Awesome! I’m going to bookmark that to check it out tomorrow. Thank you!!!

What strain, Seed bank, or bag seed (photo or auto)
ILGM GDP Auto

-Age of plant
Going into week 10 of post sprout

-Method: Soil w/salt, Organic soil, Hydroponics, Aquaponics, KNF
Soil (FFOF, mixed w/ about 20% more perlite and Mykos Extreme)

-Vessels: Type and capacity of container (fabric, plastic, etc)
7gal fabric

-PH and TDS of Water, Solution, runoff (if Applicable)
Tap water w/ ph down made to 6.5, 149ppm

-PPM/TDS or EC of nutrient solution if applicable
Left plant: 5.7pH, 2,780ppm
Right plant: 5.6pH, 2,020ppm
I’ve only added fertilizers once (about three to four weeks ago as flowers started I did a 50/50 mix of Fox Farms Happy Frog Fruit & Flower and Down To Earth Rose & Flower at 1/2 the recommended doses. Also added about a tsp of Manganese sulfate to a gallon of water split between the two plants for their weekly soak

-Method used to measure PH and TDS
Apera PH pen and tds/ppm pen

-Indoor or Outdoor if indoor, size of grow space
Indoor - roughly 2x3 sectioned off closet lined with Mylar and reflective insulation foam.

Recorded information:
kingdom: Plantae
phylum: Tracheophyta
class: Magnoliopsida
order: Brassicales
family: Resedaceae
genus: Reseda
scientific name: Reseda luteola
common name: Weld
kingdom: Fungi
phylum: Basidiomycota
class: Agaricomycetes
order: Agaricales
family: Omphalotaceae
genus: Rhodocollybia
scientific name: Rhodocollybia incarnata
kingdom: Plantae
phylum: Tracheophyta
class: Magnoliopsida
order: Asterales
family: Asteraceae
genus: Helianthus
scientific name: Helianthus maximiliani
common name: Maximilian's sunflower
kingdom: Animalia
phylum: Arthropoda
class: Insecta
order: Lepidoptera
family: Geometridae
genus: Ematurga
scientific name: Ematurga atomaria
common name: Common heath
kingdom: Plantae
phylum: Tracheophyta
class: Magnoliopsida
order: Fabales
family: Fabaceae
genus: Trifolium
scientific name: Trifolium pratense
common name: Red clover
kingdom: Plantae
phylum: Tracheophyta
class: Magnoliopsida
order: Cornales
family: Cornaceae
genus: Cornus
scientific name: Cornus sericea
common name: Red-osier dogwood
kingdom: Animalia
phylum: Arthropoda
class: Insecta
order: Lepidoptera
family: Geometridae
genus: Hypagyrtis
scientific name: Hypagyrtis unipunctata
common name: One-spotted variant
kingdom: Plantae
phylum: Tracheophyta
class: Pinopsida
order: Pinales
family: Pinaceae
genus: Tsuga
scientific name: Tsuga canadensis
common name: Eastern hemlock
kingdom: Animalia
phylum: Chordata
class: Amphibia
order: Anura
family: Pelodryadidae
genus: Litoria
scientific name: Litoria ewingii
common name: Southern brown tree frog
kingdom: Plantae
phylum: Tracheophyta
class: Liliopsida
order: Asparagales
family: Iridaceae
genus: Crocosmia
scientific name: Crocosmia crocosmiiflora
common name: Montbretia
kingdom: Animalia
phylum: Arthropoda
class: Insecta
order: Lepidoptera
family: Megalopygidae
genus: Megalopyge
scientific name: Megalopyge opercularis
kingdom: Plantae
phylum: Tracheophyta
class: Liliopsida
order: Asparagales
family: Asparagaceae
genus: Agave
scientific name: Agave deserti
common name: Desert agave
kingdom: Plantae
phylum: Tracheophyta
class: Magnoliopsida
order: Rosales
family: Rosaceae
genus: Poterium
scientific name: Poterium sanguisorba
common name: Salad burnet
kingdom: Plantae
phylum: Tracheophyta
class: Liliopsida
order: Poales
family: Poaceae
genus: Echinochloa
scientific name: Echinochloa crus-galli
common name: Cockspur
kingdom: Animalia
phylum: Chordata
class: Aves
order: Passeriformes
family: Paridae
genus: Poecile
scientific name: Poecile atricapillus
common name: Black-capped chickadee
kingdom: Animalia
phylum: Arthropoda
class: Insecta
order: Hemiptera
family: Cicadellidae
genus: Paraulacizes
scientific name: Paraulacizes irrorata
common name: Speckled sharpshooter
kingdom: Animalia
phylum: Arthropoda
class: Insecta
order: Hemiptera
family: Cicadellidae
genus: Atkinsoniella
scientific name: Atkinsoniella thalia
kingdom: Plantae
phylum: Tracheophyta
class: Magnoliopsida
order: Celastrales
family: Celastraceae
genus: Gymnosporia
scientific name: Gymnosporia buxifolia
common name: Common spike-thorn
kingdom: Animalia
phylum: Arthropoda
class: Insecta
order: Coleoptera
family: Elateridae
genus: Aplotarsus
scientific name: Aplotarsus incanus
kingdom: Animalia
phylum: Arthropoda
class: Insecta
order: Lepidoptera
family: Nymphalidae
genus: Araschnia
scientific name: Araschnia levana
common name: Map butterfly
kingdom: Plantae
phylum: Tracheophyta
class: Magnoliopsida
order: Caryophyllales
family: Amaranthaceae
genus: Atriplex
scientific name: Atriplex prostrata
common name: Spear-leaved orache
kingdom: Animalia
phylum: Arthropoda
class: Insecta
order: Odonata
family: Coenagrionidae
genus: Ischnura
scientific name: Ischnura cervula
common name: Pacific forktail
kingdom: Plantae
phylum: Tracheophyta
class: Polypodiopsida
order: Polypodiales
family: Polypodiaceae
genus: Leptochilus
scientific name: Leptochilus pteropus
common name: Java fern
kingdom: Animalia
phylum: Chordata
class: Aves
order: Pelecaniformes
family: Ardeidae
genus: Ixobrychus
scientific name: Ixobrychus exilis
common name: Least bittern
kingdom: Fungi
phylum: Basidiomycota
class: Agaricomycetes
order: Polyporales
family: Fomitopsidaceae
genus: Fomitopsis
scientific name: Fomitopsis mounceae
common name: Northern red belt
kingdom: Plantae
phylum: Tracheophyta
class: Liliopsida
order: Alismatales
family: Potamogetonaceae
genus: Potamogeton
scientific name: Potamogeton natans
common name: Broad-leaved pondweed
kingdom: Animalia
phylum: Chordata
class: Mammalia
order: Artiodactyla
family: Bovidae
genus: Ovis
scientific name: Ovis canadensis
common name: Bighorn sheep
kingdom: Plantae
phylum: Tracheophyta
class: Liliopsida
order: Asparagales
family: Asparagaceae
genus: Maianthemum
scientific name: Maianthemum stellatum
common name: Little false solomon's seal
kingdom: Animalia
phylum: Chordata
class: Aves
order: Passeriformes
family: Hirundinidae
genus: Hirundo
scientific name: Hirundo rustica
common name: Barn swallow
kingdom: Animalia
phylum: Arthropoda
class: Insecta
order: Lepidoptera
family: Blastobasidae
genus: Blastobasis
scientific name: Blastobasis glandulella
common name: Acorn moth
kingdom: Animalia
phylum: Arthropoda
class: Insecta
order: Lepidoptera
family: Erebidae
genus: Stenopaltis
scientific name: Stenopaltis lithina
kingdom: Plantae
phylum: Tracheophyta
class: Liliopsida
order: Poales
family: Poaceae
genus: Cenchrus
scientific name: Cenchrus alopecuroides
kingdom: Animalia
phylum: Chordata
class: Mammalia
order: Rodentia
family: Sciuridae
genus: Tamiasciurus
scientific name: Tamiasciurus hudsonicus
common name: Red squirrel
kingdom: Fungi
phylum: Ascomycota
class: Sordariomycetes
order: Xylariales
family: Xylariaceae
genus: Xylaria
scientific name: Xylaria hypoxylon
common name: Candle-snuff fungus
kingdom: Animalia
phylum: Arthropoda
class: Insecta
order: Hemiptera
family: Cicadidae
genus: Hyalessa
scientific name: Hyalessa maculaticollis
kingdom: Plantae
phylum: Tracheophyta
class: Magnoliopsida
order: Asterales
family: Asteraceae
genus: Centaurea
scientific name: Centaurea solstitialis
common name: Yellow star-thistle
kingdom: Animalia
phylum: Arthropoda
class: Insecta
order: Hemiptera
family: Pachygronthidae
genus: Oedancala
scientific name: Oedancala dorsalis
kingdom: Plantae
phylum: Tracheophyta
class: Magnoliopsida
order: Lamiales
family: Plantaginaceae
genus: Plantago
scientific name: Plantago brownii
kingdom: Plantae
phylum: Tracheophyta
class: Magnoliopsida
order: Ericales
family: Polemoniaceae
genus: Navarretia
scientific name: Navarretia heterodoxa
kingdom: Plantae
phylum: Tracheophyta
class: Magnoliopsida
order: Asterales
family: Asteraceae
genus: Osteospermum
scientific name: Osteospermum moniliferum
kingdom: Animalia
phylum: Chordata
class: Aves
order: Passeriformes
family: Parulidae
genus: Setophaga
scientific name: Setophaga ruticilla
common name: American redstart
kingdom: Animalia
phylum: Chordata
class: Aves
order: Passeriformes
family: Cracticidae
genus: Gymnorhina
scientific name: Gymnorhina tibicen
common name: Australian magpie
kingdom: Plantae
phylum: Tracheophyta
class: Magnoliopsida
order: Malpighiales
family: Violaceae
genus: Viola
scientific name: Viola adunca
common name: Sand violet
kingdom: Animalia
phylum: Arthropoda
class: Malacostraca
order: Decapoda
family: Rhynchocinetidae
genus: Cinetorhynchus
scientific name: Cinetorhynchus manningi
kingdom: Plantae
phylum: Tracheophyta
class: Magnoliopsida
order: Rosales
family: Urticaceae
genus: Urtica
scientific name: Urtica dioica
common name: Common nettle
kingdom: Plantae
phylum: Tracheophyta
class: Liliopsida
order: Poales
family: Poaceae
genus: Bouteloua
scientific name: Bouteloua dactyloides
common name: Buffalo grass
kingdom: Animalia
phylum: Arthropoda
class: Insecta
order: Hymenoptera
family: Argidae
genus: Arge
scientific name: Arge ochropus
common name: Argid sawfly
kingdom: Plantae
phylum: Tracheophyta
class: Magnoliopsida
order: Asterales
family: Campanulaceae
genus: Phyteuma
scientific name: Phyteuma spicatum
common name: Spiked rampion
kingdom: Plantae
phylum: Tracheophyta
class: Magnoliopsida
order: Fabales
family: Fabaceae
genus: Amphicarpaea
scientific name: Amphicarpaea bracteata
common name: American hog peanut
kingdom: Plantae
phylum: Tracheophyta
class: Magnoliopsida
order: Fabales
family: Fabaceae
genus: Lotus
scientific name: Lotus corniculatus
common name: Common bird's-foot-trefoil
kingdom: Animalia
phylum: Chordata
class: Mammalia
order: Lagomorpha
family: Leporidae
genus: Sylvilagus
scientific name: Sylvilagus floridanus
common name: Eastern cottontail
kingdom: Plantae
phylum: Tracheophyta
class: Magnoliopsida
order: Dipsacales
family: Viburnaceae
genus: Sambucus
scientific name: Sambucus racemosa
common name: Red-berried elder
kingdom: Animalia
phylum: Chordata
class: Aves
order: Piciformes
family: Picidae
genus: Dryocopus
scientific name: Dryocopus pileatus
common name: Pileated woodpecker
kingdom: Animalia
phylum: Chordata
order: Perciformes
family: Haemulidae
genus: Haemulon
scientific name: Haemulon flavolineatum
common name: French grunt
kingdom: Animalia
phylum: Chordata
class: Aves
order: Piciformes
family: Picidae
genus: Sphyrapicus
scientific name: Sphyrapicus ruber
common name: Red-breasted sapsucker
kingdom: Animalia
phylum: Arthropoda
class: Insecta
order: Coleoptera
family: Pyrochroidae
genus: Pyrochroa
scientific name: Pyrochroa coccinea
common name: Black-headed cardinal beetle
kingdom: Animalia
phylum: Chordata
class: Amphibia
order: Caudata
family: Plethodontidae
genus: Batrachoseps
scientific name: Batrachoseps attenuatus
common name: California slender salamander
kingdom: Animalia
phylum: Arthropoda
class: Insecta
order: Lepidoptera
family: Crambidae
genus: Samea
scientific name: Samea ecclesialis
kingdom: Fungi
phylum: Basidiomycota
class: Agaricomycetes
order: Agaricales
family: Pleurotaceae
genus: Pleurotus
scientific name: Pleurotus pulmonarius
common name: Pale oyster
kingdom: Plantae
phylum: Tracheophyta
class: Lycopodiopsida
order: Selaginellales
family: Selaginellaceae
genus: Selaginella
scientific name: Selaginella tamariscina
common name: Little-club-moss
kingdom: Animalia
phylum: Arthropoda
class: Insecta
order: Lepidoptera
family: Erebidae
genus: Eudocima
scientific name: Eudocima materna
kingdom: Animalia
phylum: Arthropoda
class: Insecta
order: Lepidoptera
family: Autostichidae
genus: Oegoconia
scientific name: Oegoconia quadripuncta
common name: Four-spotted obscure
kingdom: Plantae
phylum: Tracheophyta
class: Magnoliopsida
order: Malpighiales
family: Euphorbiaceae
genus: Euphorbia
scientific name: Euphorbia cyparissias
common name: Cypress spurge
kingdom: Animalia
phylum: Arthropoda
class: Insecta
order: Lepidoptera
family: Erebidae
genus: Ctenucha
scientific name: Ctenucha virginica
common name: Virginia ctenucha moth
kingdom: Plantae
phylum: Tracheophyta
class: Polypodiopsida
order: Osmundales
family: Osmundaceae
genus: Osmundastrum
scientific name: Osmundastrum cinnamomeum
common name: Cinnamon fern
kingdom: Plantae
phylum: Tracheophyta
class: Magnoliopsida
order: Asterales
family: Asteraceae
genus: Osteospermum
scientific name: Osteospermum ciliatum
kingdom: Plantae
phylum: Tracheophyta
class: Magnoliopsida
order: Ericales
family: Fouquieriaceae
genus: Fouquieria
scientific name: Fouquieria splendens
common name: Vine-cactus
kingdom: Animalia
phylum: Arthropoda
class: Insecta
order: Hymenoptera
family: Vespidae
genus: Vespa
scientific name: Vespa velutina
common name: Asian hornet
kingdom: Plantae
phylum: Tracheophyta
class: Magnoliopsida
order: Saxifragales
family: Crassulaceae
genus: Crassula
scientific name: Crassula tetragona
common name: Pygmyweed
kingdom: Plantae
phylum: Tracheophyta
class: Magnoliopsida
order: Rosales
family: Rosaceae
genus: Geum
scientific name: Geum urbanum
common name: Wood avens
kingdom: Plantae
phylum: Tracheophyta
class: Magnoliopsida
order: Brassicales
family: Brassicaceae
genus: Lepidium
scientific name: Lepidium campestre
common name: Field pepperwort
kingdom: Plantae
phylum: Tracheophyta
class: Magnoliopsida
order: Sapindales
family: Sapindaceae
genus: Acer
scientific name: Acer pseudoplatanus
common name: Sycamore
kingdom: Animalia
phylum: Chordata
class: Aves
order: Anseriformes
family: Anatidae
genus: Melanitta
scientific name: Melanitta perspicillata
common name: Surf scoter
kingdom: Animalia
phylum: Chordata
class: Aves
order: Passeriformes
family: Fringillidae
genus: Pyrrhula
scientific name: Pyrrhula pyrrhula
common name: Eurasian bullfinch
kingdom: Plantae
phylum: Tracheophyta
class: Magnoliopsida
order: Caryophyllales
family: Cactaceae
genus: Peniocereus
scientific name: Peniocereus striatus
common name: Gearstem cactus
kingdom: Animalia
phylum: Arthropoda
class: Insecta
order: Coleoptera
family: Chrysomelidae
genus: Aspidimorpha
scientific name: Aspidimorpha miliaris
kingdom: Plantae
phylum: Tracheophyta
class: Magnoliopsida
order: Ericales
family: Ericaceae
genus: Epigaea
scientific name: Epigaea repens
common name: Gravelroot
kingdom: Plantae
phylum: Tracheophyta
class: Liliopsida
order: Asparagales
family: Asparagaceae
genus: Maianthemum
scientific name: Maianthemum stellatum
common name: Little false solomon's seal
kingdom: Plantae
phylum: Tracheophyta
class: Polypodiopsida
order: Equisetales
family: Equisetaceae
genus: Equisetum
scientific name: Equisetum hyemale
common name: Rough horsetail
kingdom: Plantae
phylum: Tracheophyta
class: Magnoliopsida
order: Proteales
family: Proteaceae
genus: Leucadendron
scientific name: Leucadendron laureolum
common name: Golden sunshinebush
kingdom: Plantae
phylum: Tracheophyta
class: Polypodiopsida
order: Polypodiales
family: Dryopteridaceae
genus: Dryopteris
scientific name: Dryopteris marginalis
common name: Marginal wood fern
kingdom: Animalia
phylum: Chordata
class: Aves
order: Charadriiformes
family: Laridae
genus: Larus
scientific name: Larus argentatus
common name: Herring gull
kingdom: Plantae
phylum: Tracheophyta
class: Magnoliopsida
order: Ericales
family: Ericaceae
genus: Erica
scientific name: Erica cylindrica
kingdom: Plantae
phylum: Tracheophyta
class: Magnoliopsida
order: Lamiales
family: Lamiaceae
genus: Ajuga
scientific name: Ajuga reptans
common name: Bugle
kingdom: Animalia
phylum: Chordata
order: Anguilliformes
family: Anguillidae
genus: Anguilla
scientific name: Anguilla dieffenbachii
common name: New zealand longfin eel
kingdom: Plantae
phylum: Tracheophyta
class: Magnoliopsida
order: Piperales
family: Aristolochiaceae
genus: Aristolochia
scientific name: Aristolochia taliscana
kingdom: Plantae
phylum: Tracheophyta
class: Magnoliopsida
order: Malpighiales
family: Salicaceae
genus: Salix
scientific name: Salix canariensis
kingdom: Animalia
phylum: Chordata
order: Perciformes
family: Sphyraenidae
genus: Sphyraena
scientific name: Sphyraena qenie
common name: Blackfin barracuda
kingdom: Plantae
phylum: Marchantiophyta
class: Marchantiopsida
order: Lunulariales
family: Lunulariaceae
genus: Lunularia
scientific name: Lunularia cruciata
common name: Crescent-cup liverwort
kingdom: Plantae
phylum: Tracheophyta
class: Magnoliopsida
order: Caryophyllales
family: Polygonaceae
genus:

To do:
Can you rewrite the grow notes starting at the words that have "Tap water w/" and stopping after "reflective insulation foam.", and replace "closet" with "tent"? Work only from the grow notes, not the entries.

Exercise solution:
Tap water w/ ph down made to 6.5, 149ppm

-PPM/TDS or EC of nutrient solution if applicable
Left plant: 5.7pH, 2,780ppm
Right plant: 5.6pH, 2,020ppm
I’ve only added fertilizers once (about three to four weeks ago as flowers started I did a 50/50 mix of Fox Farms Happy Frog Fruit & Flower and Down To Earth Rose & Flower at 1/2 the recommended doses. Also added about a tsp of Manganese sulfate to a gallon of water split between the two plants for their weekly soak

-Method used to measure PH and TDS
Apera PH pen and tds/ppm pen

-Indoor or Outdoor if indoor, size of grow space
Indoor - roughly 2x3 sectioned off tent lined with Mylar and reflective insulation foam.